Контаминация мелодии и сопровождения показывает, как стираются границы между главным и второстепенным в музыкальной фактуре. В Новой музыке сопровождение претендует на функцию ведущего мелодического голоса. Контаминация мелодии и сопровождения выразилась в феномене «сопровождающей мелодии» и «ведущего сопровождения». У Шёнберга в Пяти пьесах для оркестра (ор.16), в Пятой пьесе сопровождающие голоса настолько активны и самостоятельны, что подавляют восприятие мелодии как главного конструктивного элемента текста, и автор вводит специальный знак – H (Hauptstimme), указывая на главный голос1. В серийной, сериальной музыке, а также музыкальной алеаторике и пуантилизме выделить в фактуре главное и второстепенное невозможно.

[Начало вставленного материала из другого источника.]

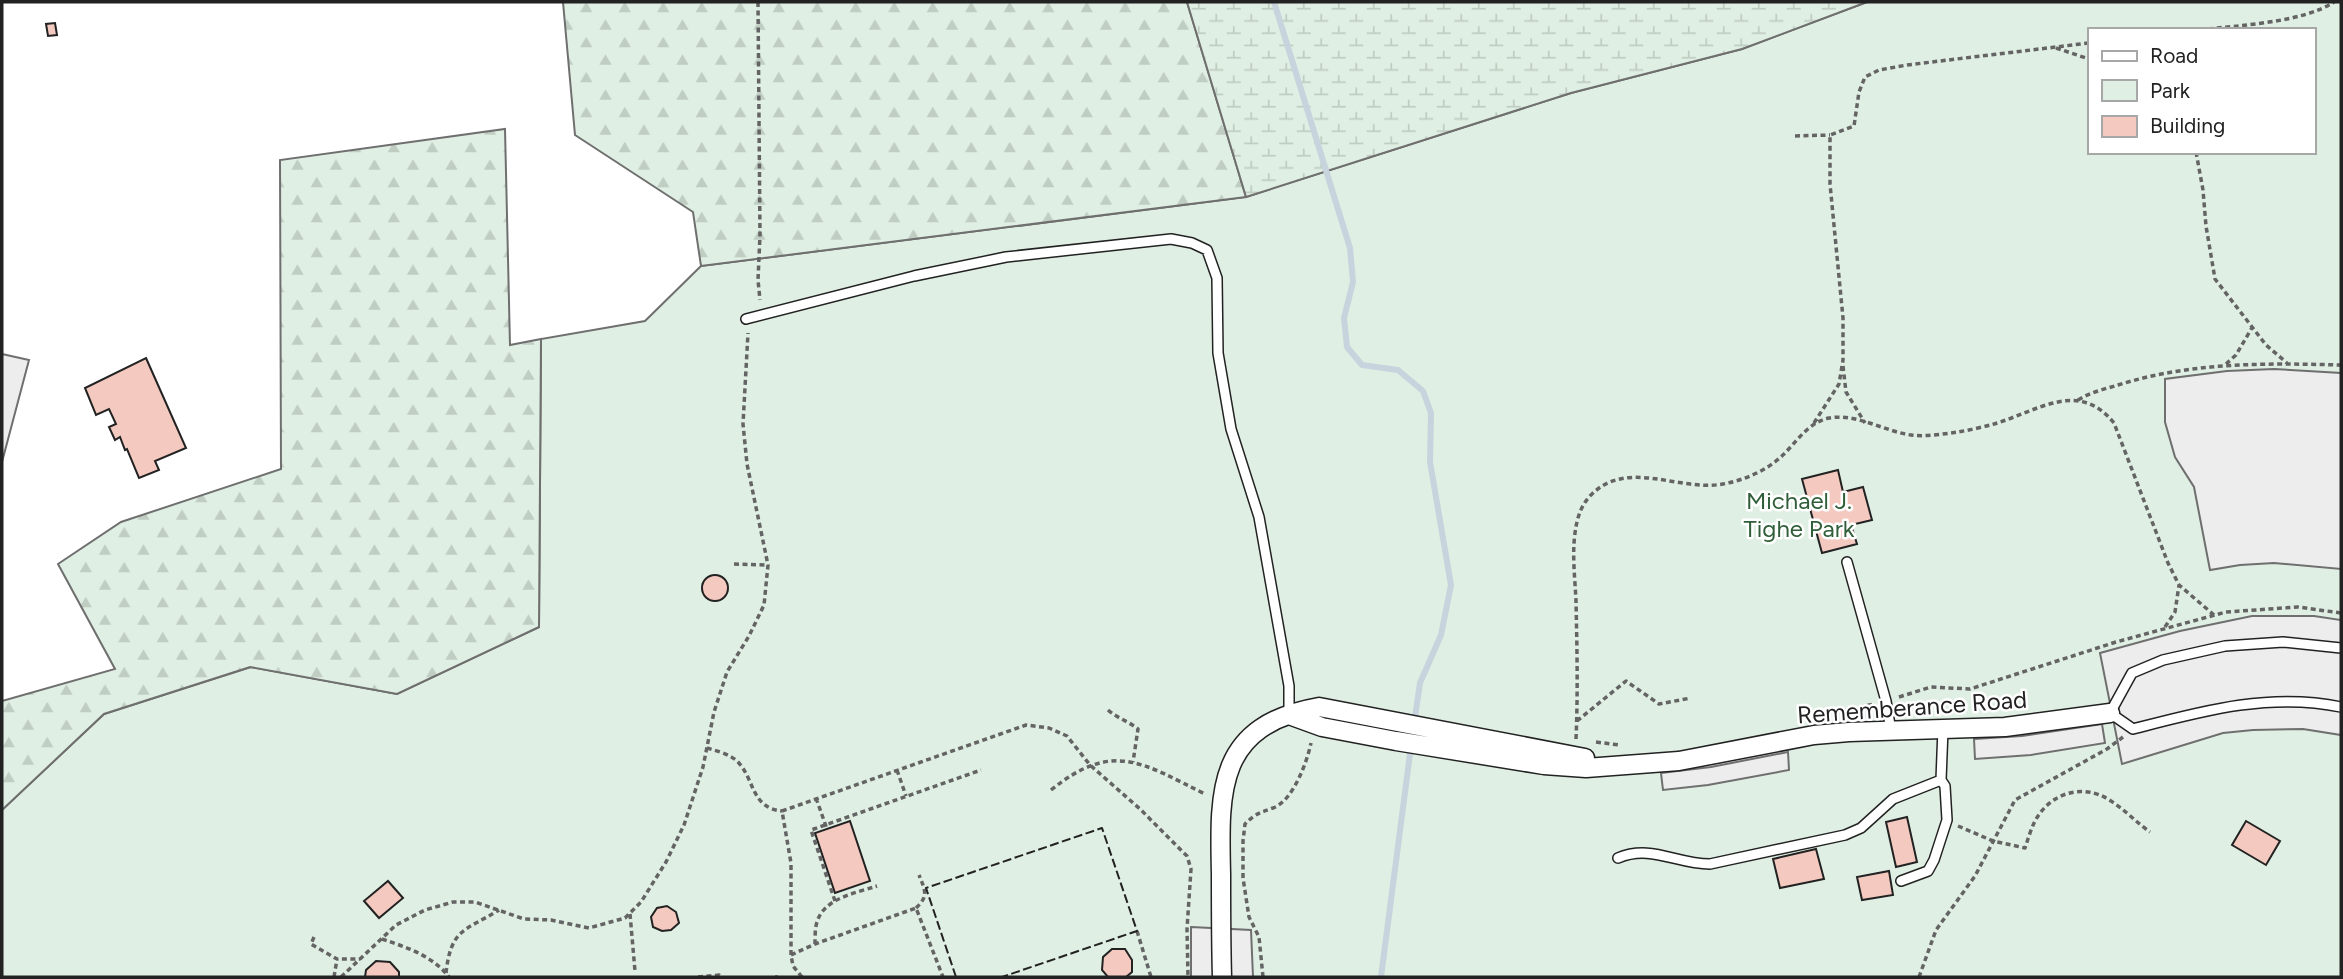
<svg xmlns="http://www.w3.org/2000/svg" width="2343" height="979" font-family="Figtree,sans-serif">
<defs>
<pattern id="forest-firs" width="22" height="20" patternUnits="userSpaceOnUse" patternTransform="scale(1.75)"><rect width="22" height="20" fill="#e0efe3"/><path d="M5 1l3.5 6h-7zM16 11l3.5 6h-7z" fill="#c0cdc2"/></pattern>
<pattern id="wetland-marsh" width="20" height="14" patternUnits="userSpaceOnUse" patternTransform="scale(1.75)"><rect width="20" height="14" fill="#e0efe3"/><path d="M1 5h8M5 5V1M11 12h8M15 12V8" fill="none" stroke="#c0cdc2"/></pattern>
</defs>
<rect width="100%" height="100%" fill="#fff"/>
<path fill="#e0efe3" stroke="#6f6f6f" stroke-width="2" fill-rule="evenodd" d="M1867,2H2341V977H2V810L104,714L251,667L397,694L539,627L541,339L645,321L701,266L1246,197L1571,93L1742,49ZM2089,30H2313V152H2089Z"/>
<path fill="url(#forest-firs)" stroke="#6f6f6f" stroke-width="2" d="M563,2H1187L1246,197L701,266L693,212L575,135Z
M505,129L510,345L541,339L539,627L397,694L250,667L104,714L2,810V701L115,669L58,564L121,522L281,469L280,160Z"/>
<path fill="url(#wetland-marsh)" stroke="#6f6f6f" stroke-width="2" d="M1187,2H1867L1742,49L1571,93L1246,197Z"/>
<path fill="#ededed" stroke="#6f6f6f" stroke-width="2" d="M2,354L29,360L2,462Z
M2274,369L2341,373V569L2274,563L2240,565L2210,570L2194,487L2175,457L2165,422V379L2227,371Z
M2252,616H2314L2341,620V735L2303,729L2253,730L2223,733L2122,764L2100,653L2180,631Z
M2102,724L2105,743L2031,755L1975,759L1974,739L2022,736Z
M1788,752L1789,770L1708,785L1663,790L1661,773L1711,767Z
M1191,927L1251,930L1253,977H1191Z"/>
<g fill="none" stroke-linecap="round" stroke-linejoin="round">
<path stroke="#c7d3dd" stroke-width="6" d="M1274,2L1350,248L1353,282L1344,318L1347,347L1362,365L1398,370L1423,391L1431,413L1430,462L1451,585L1441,635L1420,683L1414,724
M1381,977L1411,746"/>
</g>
<path fill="#f3c9c0" stroke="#222" stroke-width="2" d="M55,23L57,35L48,36L46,24Z
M146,358L186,448L155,461L159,470L139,478L127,449L125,450L120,437L115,440L109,427L116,424L109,409L96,415L85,388Z
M1838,470L1843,492L1863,487L1872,520L1851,525L1857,544L1822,553L1802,479Z
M702 588a13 13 0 1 1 26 0a13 13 0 1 1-26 0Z
M1907,817L1917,862L1896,867L1886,822Z
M850,821L870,881L835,893L815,833Z
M2246,821L2280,841L2266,865L2232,845Z
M1816,849L1824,879L1780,888L1773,859Z
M1889,871L1893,895L1862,900L1857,877Z
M388,881L403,898L379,918L364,901Z
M667,906L676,912L679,923L671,930L662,931L653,927L651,917L657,908Z
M1112,949H1125L1132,960V972L1126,977H1108L1102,970L1103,957Z
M376,961L390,962L399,972V977H365L366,970Z"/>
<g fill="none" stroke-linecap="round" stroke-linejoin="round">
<defs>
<path id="service" d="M746,319L914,276L1006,257L1171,239L1192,243L1207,250L1217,278L1218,353L1231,429L1259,517L1289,686V715
M1847,562L1886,701L1891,731
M2341,648L2283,642L2225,646L2163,660L2132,673L2110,713L2133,729C2202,711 2270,692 2341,707
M1618,858C1651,844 1676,864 1710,864L1845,835L1861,828L1893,799L1941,780L1943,729
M1901,881L1928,871L1934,860L1947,820L1945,786L1941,780"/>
<path id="minor" d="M1289,715L1322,727L1396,741L1544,765L1586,768L1679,761L1814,735L1849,732L2005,727L2110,713
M1222,977C1221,943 1221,909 1221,874C1219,789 1217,725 1319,707L1585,758"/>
</defs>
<use href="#service" stroke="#222" stroke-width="12"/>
<use href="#minor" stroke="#222" stroke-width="21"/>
<path stroke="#646464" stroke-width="3.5" stroke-dasharray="5 3.5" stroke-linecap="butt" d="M758,2L760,235L758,280L760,300
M2200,30C2239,25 2302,23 2334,2
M2056,48L2089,59
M1795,136L1830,135
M2196,152L2203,190L2206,226L2215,279L2266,345L2287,363
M2226,364L2236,355L2253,326
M1843,366L1846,392L1865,423
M2078,400C2091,392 2105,389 2118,385C2191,362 2266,363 2341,365
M1814,423L1839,384L1843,360V318L1830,184V135L1854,126L1859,92L1865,77L1879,70L1907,65L2089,43
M734,564L767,565
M2165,627L2175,612L2179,585
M1899,697L1931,687L1970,689L2116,642L2226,612L2298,607L2341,613
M1108,710C1117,718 1128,721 1138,729L1133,762
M1834,713L1874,704
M1577,721L1626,681L1659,704L1691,698
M1576,739C1578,693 1577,647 1576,601C1575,579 1572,555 1575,533C1577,518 1581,505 1591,495C1627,458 1679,492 1723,484C1745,480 1768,470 1784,454C1797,441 1809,422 1829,418C1857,413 1883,431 1911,435C1926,437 1943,434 1958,432C1970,430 1983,427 1994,424C2038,411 2078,379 2114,423L2168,563L2179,585L2214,615
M1596,742L1619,745
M707,748C717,751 730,754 738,762C755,780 751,808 782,811
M897,770L906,796
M1051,790C1113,740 1142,763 1205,794
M816,798L827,829
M1958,826L1993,841L2025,848C2028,839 2031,829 2035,821C2050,793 2083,782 2111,801C2125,810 2136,822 2150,832
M835,901L811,830L981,770
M916,908C929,896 925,890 919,875
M630,914L635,971
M1137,931L1151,977
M314,937L311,944L337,959H360
M382,939C406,947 433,956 449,977
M815,944C815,937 815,928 817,922C824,898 856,893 877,886
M791,955L815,944L916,908L943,977
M446,973C451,928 465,931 499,910
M334,977L337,959
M341,977L396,925L425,910L453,902H475L524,919L551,920L589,928L625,918L641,902L666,862L684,825L703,767L714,712L727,672L749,636L764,605L768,565L747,464L743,424L748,333
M698,977L719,975L722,977
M775,977H778
M802,977L793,966L791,955V863L782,811L1026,725L1049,728L1067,736L1090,765L1140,809L1187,856L1191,869L1187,929L1188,977
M1263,977L1259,937L1249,917L1243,878V841L1245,824C1256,813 1260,813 1273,808C1293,801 1307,762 1311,743
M1919,977L1936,930L1975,876L2015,800L2107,749L2123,737"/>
<use href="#service" stroke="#fff" stroke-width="9"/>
<use href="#minor" stroke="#fff" stroke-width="18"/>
<path stroke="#222" stroke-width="2" stroke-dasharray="9 3.5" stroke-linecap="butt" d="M956,977L926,888L1102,828L1137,931L1002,977"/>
</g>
<g text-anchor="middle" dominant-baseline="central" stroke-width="5" stroke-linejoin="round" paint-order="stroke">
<g font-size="24" fill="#2f5e38" stroke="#fff">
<text x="1799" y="500">Michael J.<tspan x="1799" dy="28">Tighe Park</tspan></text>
</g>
<g font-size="24" fill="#222" stroke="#fff">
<text transform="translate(1912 707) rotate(-4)">Rememberance Road</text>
</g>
</g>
<rect width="2343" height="979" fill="none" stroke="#222222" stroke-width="7"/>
<rect x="2088" y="28" width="228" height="126" fill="#ffffff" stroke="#a7a7a7" stroke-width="2"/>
<rect x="2102" y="51" width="35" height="10" fill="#ffffff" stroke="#a7a7a7" stroke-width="2"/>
<text x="2150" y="63" font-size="21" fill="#222222">Road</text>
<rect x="2102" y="80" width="35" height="21" fill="#e0efe3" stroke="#a7a7a7" stroke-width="2"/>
<text x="2150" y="98" font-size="21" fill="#222222">Park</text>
<rect x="2102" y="116" width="35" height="21" fill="#f3c9c0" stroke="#a7a7a7" stroke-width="2"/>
<text x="2150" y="133" font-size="21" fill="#222222">Building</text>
</svg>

В музыкальной практике модернизма и постмодернизма происходит разрушение многих других бинарных оппозиций, приводящих к контаминации опорного – неопорного, хроматического – диатонического, звуковысотного – шумового, звука и паузы (Булез). Контаминация чужого и своего текста порождает феномен интертекстуальности. В Новой музыке этот признак художественной культуры ХХ века раскрыт на примере оперы «Катерина Измайлова» Д. Шостаковича.
Таким образом, в Новой музыке прослеживается общая для современной художественной культуры тенденция: разрушение бинарных оппозиций и контаминации. Процесс этот не сводим к синтезу как непременному сопровождению развития музыкальной культуры на любом ее историческом отрезке, а происходит параллельно с ним. В Новой музыке синтез можно фиксировать на примере трансформации ладовых систем, тональностей (политональность), жанров, тембров, языковых средств, форм и т. д. Более того, вся история музыки может рассматриваться как непрерывный процесс иерархизации и деиерархизации, или объединения элементов в новую целостность (синтез) и их последующее разъединение (распад). Творчество Шостаковича дает многочисленные примеры синтеза (опера-симфония, симфония – вольный цикл, симфония – оратория и др.).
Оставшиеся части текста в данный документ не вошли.